• _Problem_
The copy must run from the line containing "Impacto Sertão Livre" through the final line of the records, both included, exactly as written. It should contain no pictures.

• _Given data_
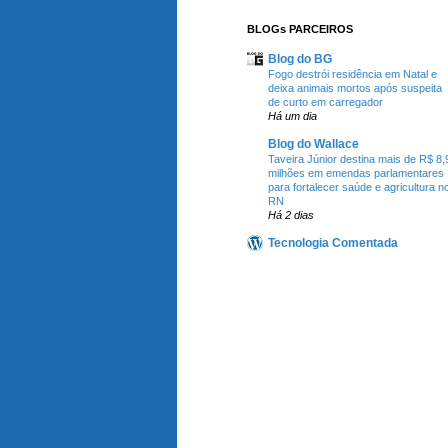
BLOGs PARCEIROS
Blog do BG
Fogo destrói residência em Natal e
deixa animais mortos após suspeita
de curto em carregador
Há um dia
Blog do Wallace
Taveira Júnior destina mais de R$ 8,
milhões em emendas parlamentares
para fortalecer saúde e agricultura n
RN
Há 2 dias
Tecnologia Comentada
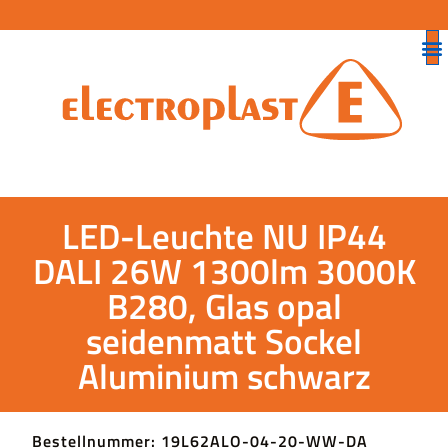
LED-Leuchte NU IP44
DALI 26W 1300lm 3000K
B280, Glas opal
seidenmatt Sockel
Aluminium schwarz
Bestellnummer: 19L62ALO-04-20-WW-DA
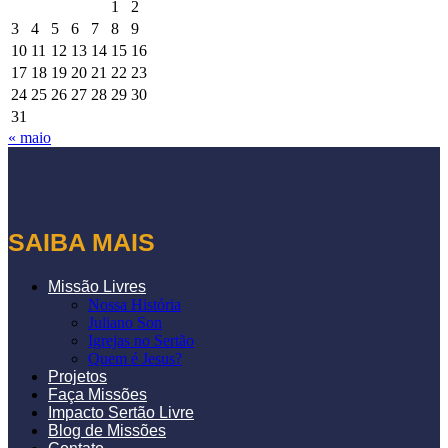
1
2
3
4
5
6
7
8
9
10
11
12
13
14
15
16
17
18
19
20
21
22
23
24
25
26
27
28
29
30
31
« maio
SAIBA MAIS
Missão Livres
Nossa História
Juliano Son
Igrejas no Sertão
Quem é Jesus?
Projetos
Faça Missões
Impacto Sertão Livre
Blog de Missões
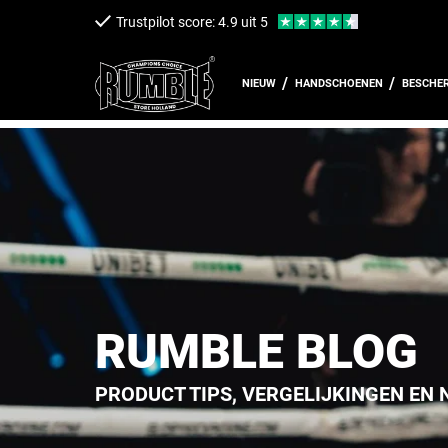
een naar de content
Trustpilot score: 4.9 uit 5
NIEUW
HANDSCHOENEN
BESCHE
RUMBLE BLOG
PRODUCT TIPS, VERGELIJKINGEN EN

• _Answer to the exercise_
Impacto Sertão Livre
Blog de Missões
een naar de content
Trustpilot score: 4.9 uit 5
NIEUW
HANDSCHOENEN
BESCHE
RUMBLE BLOG
PRODUCT TIPS, VERGELIJKINGEN EN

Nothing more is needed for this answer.